Se questo avviene nella maggioranza delle persone, «Imparerai - dice ancora Pirandello - a tue spese che nel lungo tragitto della vita incontrerai tante maschere e pochi volti», in parecchi altri casi il fenomeno assume una valenza amplificata in categorie d’individui che, per mestiere, hanno responsabilità istituzionali e preferiscono operare diversamente da ciò che sono per non farsi vedere e per abbindolare più facilmente le persone, come se questo fosse sinonimo di de-responsabilità: è immorale.
Il termine ‘maskara (fuliggine, fantasma nero), probabilmente di origine etrusca, è legato alla persona e indicava la maschera teatrale. Nella tragedia greca si assumeva con quella maschera un finto volto per non farsi riconoscere, allo scopo rituale, di divertimento o di spettacolo; l’attore si attribuiva la personalità di chi stava interpretando, a testimoniare che la vera identità di ogni individuo è sempre nascosta sotto ciò che appare, per l’appunto sotto una maschera.
Nell’anonimato si può dire ciò che si vuole, solo che nella ripetitività dell’azione la faccia diventa “di bronzo”, non ci si fa più caso, come l’aspetto del contadino, abituato al sole e alle intemperie, il suo volto diventa scuro e la pelle dura come quella dei coccodrilli. Si diventa insensibili alle sofferenze dell’umanità senza tener conto del rischio che si corre: «Sappiamo – diceva Patrick Rothfuss - quanto può essere pericolosa una maschera. Tutti diventiamo quello che facciamo finta di essere».
I nostri progenitori, fino a quando aderirono alla Verità, accettando il volere di Dio, erano nudi e non si accorgevano di esserlo, il loro agire era trasparente, ma dopo essersi ribellati a Dio, si accorsero della loro nudità e cercarono di coprirsi, si misero una ‘maschera’ perché avevano paura e cercarono di nascondersi dal volto di Dio e dagli sguardi della creazione stessa: quella nuova condizione li accompagnò per tutta la vita. Ancora oggi, quando commettiamo un’azione contraria alla morale naturale, ci nascondiamo per paura che scoprano le malefatte.
Tutta la storia personale diventa una comparsa, pensando ognuno di avere potere e autorità di divenire il regista principale della propria e dell’altrui vita. Diceva Erasmo da Rotterdam che «Tutta la vita umana non è se non una commedia, in cui ognuno recita con una maschera diversa e continua nella parte, finché il gran direttore di scena gli fa lasciare il palcoscenico».
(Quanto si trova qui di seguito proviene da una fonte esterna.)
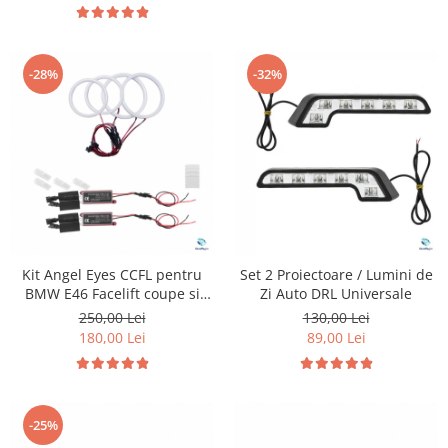
-28%
-32%
Kit Angel Eyes CCFL pentru
Set 2 Proiectoare / Lumini de
BMW E46 Facelift coupe si
Zi Auto DRL Universale
cabrio
250,00 Lei
130,00 Lei
180,00 Lei
89,00 Lei
-25%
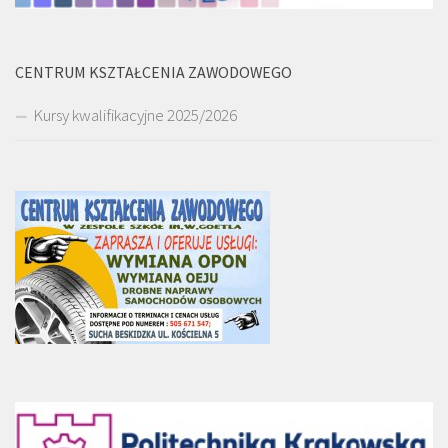
CENTRUM KSZTAŁCENIA ZAWODOWEGO
Kursy kwalifikacyjne 2025/2026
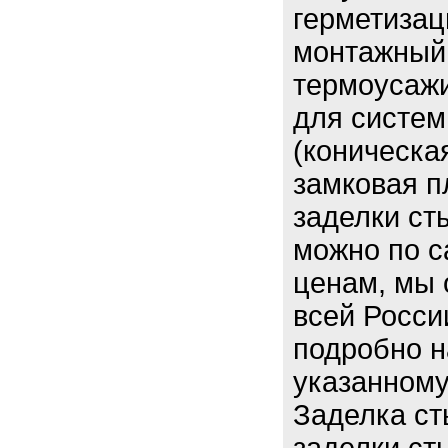
герметизац
монтажный,
термоусаж
для систем
(коническа
замковая п
заделки ст
можно по 
ценам, мы 
всей Росси
подробно н
указанному
Заделка ст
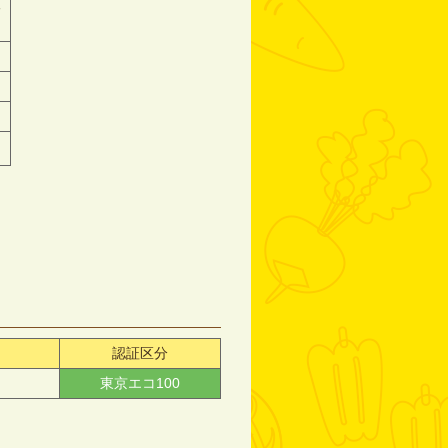
絡
認証区分
東京エコ100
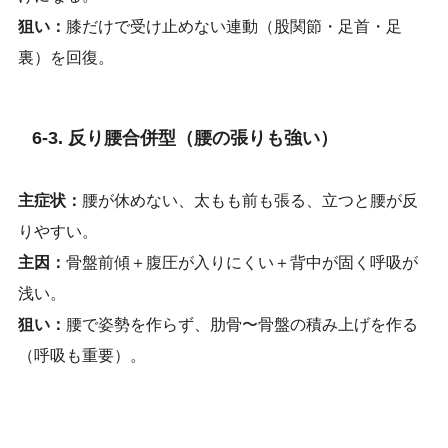
狙い：
膝だけで受け止めない連動（股関節・足首・足
裏）を回復。
6-3. 反り腰合併型（腰の張りも強い）
主症状：
腰が休めない、太もも前も張る、立つと腰が反
りやすい。
主因：
骨盤前傾＋腹圧が入りにくい＋背中が固く呼吸が
浅い。
狙い：
腰で姿勢を作らず、肋骨〜骨盤の積み上げを作る
（呼吸も重要）。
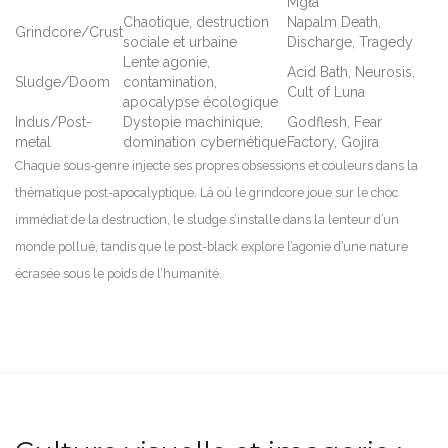
Mgła
Chaotique, destruction
Napalm Death,
Grindcore/Crust
sociale et urbaine
Discharge, Tragedy
Lente agonie,
Acid Bath, Neurosis,
Sludge/Doom
contamination,
Cult of Luna
apocalypse écologique
Indus/Post-
Dystopie machinique,
Godflesh, Fear
metal
domination cybernétique
Factory, Gojira
Chaque sous-genre injecte ses propres obsessions et couleurs dans la
thématique post-apocalyptique. Là où le grindcore joue sur le choc
immédiat de la destruction, le sludge s’installe dans la lenteur d’un
monde pollué, tandis que le post-black explore l’agonie d’une nature
écrasée sous le poids de l’humanité.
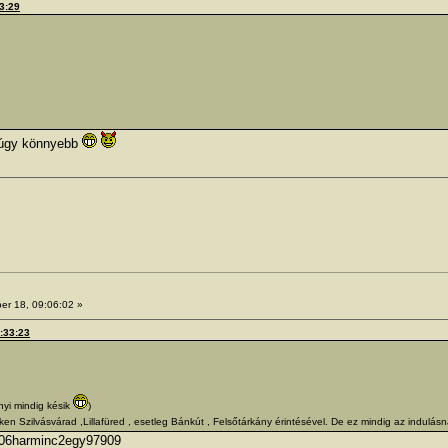
23:29
 úgy könnyebb
er 18, 09:06:02 »
9:33:23
yi mindig késik
)
 Szilvásvárad ,Lillafüred , esetleg Bánkút , Felsőtárkány érintésével. De ez mindig az indulásn
 06harminc2egy97909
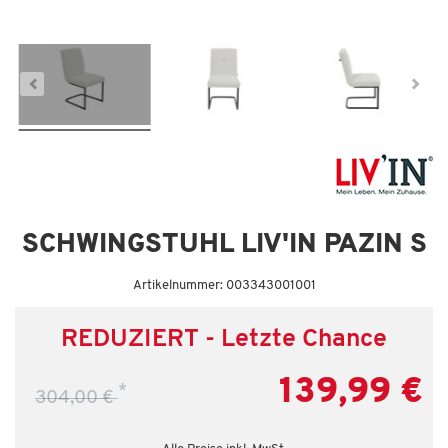
SCHWINGSTUHL LIV'IN PAZIN S
Artikelnummer: 003343001001
REDUZIERT - Letzte Chance
139,99 €
*
304,00 €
L’inganno diventa il filo conduttore per molti esseri umani, proprio come fa la cicala che, anziché lavorare sodo durante l’estate, procurandosi il vitto per l’inverno come la formica, preferisce cantare e dimostrare di essere felice, approfittando del periodo favorevole. Ma «Puoi indossare una maschera e dipingerti la faccia. Puoi persino dire di appartenere al genere umano, puoi indossare un colletto e una cravatta ma c’è una cosa che non puoi nascondere: è quando tu sei marcio dentro» (John Lennon).
La maschera per quanto sia ben fatta e mantenuta, si riesce a distinguerla dal volto, ci sono spesso le finestre dell’anima, gli occhi, dai quali traspare la nostra vera identità e sono essi che indicano, con un po’ di attenzione, il tipo di personalità che sei e il grado della tua falsità. E poi, si perde sovente il senso della vergogna e del pudore. Ci si dimentica della storia, quella esterna e soprattutto interna, della nostra coscienza, ambedue attente segretarie dei nostri atti le quali trascrivono il ‘verbale’ con minuzie di particolari.
E allora, rifacciamoci a un principio generale che è quello della schiettezza. Ritorniamo al vero concetto di verità Adequatio intellectus et rei (adeguazione dell’intelletto alla cosa) e smettiamola di prendere in giro gli altri come se fossero dotati di stupidità e di poco intelletto. Dice Gesù: «Sia invece il vostro parlare sì, sì; no, no; il di più viene dal maligno» (Mt 21, 37). Nella comunicazione il nostro linguaggio sia limpido (anche se carico di humor), comprensibile da tutti e mai fatto di doppi sensi, usando il politichese, il giuridichese, l’aziendalese o il socialese.
Impariamo a operare con purezza di spirito perché mai abbiamo a vergognarci delle azioni e il cielo azzurro copra con nitidezza il nostro capo, come il sole traspaia con brillantezza nell’anima e sul nostro volto di uomini creati a immagine e somiglianza di Dio. «Il cielo stellato sopra di me, la legge morale dentro di me» è l’epigrafe che il filosofo Kant volle fosse scritta sulla sua tomba a imperitura memoria.